かかるようもやとのこしたまへりける かかる用もやと残したまへりける かかるようもやとのこしたまえりける かかる用もやと残したまえりける かかるようもやとのこし給へりける かかる用もやと残し給えりける 01-078

2021-04-13

帝の歌「尋ねゆく幻もがな/01-091」を引き出すための伏線にしては、練られていない感じがしなくもないが、母からすれば帝の気持ちを引き留めることこそが、家を再興するためにも、孫(光源氏)の将来にとっても一番大切なことである。本来であれば娘の供養のために、寺に寄進したり処理を任せてしまう遺物を、形見の品として帝に献上することは当時の死生観からすれば、特異であったかも知れない(宮中は死を忌み嫌う場所であることを想起しよう)。
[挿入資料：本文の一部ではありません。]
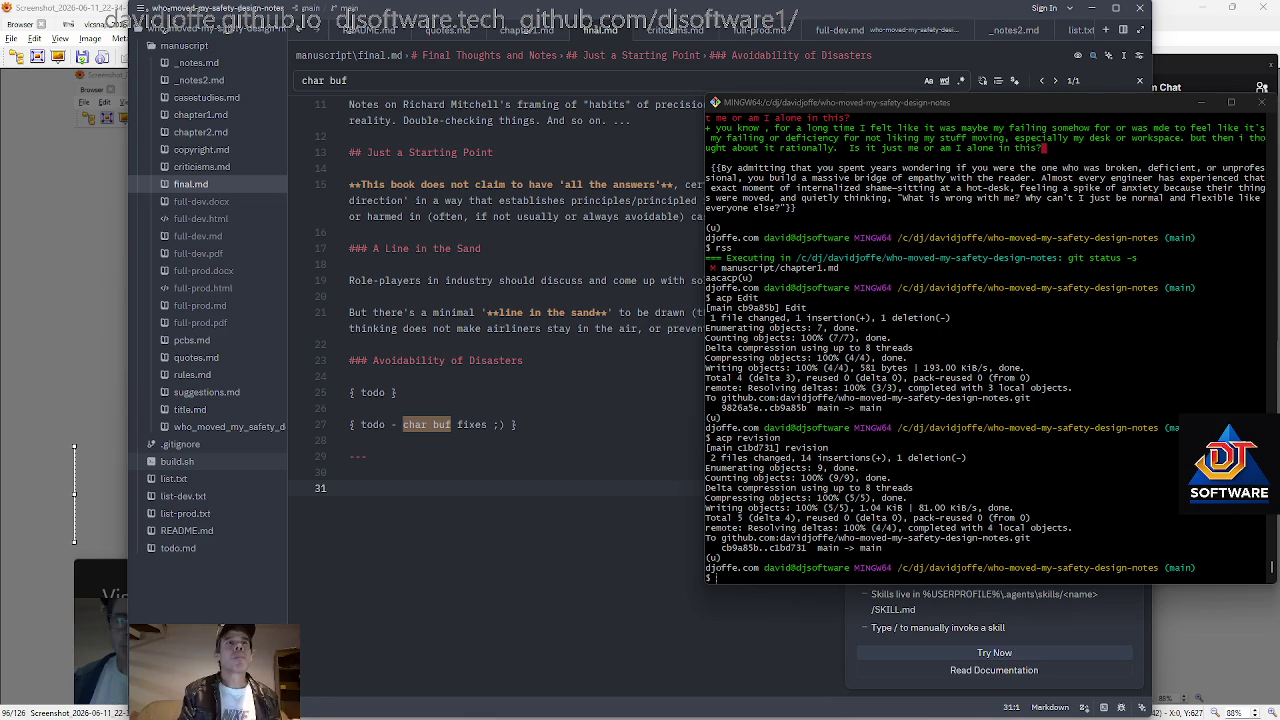
Bring Zed forward with the cursor in final.md right after the first todo.
{"action": "left_click", "coordinate": [396, 392]}
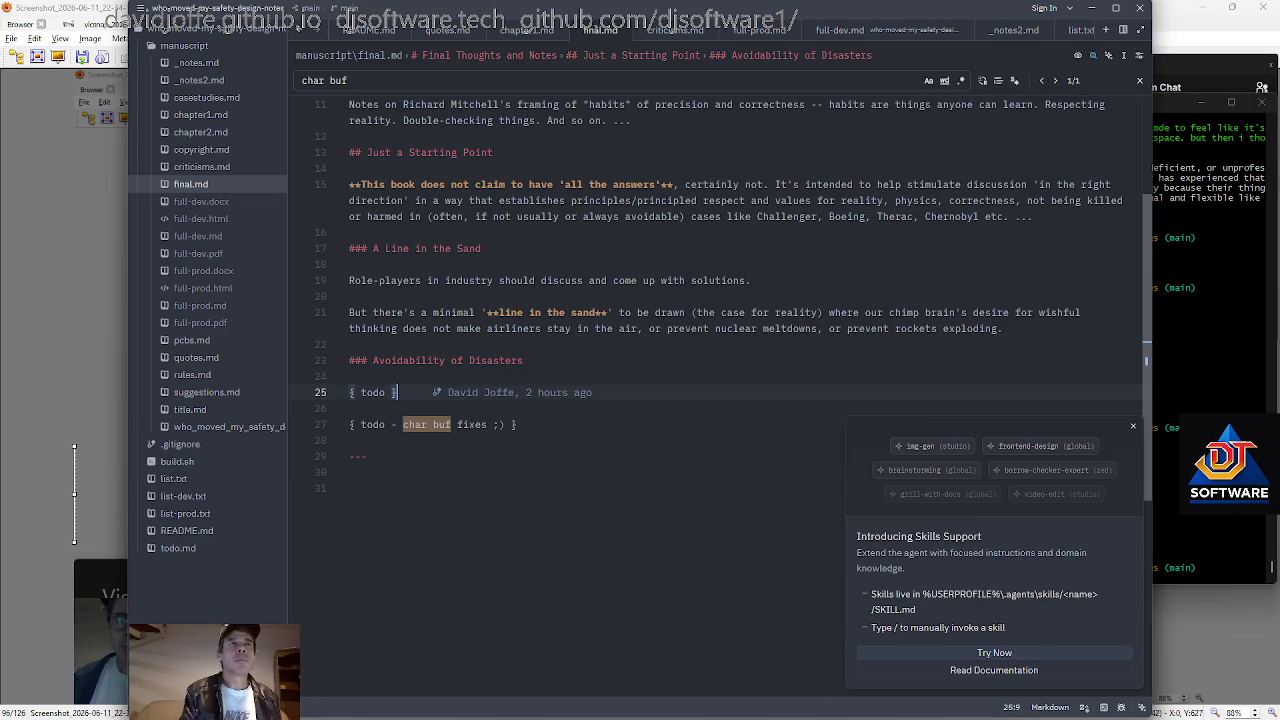
Under the first Avoidability of Disasters todo, start a new line: 'now iuimagine some cleaner'.
{"action": "key", "text": "Return"}
{"action": "key", "text": "Return"}
{"action": "type", "text": "n"}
そうであれば、あっさりした表現の中にも、複雑な人間関係がからみあった含みの多い表現で、読み応えがあるといえよう。


をかしき御贈り物などあるべき折にもあらねば ただかの御形見にとて かかる用もやと残したまへりける御装束一領 御髪上げの調度めく物 添へたまふ

風情のある贈り物などすべき折りでもないので、ただ更衣を偲んでいただく御形見にと、こうした用もあろうかと残しておかれた御衣装一揃えと御髪上げの調度類を、歌に添えてお出しになる。